Self-Reported Major Mobility Disability and Mortality among Cancer Survivors

Justin C Brown 1, Michael O Harhay 2, Meera N Harhay 3
PMCID: PMC6113100  NIHMSID: NIHMS951466  PMID: 29550343

Abstract

Objective

To quantify the prevalence of self-reported major mobility disability (SR-MMD) and its association with mortality in a nationally-representative sample of cancer survivors.

Materials and Methods

This study included patients with a history of cancer who participated in the National Health and Nutrition Examination Survey 1999─2010. SR-MMD was defined as self-reported difficulty or inability to walk a quarter of a mile. Vital status through December 15, 2011 was ascertained from the United States National Center for Health Statistics. Multivariable-adjusted Cox regression models were used to quantify the hazard ratio (HR) and 95% confidence interval (CI) between SR-MMD and mortality.

Results

The study included 1,458 cancer survivors who averaged 67.1 years of age. At baseline, 201 (13.7%) participants had SR-MMD. During a median follow-up of 4.7 years, 434 (29.8%) participants died. SR-MMD was independently associated with a higher risk of all-cause mortality [Hazard Ratio (HR): 2.15 (95% Confidence Interval (CI): 1.56 2.97); P<0.001] and cancer-specific mortality [HR: 2.49 (95% CI: 1.53 4.07); P<0.001]. The association between SR-MMD and all-cause mortality was not modified by age, sex, time since cancer diagnosis, body mass index, or comorbid health conditions.

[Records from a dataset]
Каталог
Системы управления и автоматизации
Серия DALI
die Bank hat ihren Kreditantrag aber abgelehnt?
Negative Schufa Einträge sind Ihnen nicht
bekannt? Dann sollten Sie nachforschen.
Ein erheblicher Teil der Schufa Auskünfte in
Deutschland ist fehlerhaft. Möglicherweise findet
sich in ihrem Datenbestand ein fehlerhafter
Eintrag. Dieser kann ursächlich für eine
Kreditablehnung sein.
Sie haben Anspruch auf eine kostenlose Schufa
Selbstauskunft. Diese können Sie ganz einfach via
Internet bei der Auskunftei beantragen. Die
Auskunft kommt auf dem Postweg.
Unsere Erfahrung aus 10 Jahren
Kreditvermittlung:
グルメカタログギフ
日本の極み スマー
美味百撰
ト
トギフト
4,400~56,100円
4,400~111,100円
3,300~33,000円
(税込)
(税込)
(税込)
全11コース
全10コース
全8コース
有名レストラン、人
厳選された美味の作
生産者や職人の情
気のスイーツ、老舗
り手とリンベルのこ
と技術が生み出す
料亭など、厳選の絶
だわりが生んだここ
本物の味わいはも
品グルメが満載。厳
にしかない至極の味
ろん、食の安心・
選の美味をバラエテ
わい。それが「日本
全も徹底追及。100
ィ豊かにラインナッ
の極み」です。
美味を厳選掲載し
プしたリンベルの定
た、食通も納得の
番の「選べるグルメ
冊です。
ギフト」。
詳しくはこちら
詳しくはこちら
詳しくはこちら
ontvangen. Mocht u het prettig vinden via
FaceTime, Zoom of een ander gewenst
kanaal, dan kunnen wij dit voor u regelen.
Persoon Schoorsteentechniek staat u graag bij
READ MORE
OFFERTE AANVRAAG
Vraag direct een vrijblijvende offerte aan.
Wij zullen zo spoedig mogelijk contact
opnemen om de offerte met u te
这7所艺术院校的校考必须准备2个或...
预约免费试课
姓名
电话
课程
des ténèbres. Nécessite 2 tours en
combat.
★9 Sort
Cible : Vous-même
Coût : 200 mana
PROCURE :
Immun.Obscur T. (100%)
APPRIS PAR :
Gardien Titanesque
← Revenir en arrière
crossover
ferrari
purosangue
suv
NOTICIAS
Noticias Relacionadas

Work item
Quote the passage on mobility disability in cancer survivors word for word, starting at "To quantify the prevalence" and ending at "of cancer survivors.".

The completed task
To quantify the prevalence of self-reported major mobility disability (SR-MMD) and its association with mortality in a nationally-representative sample of cancer survivors.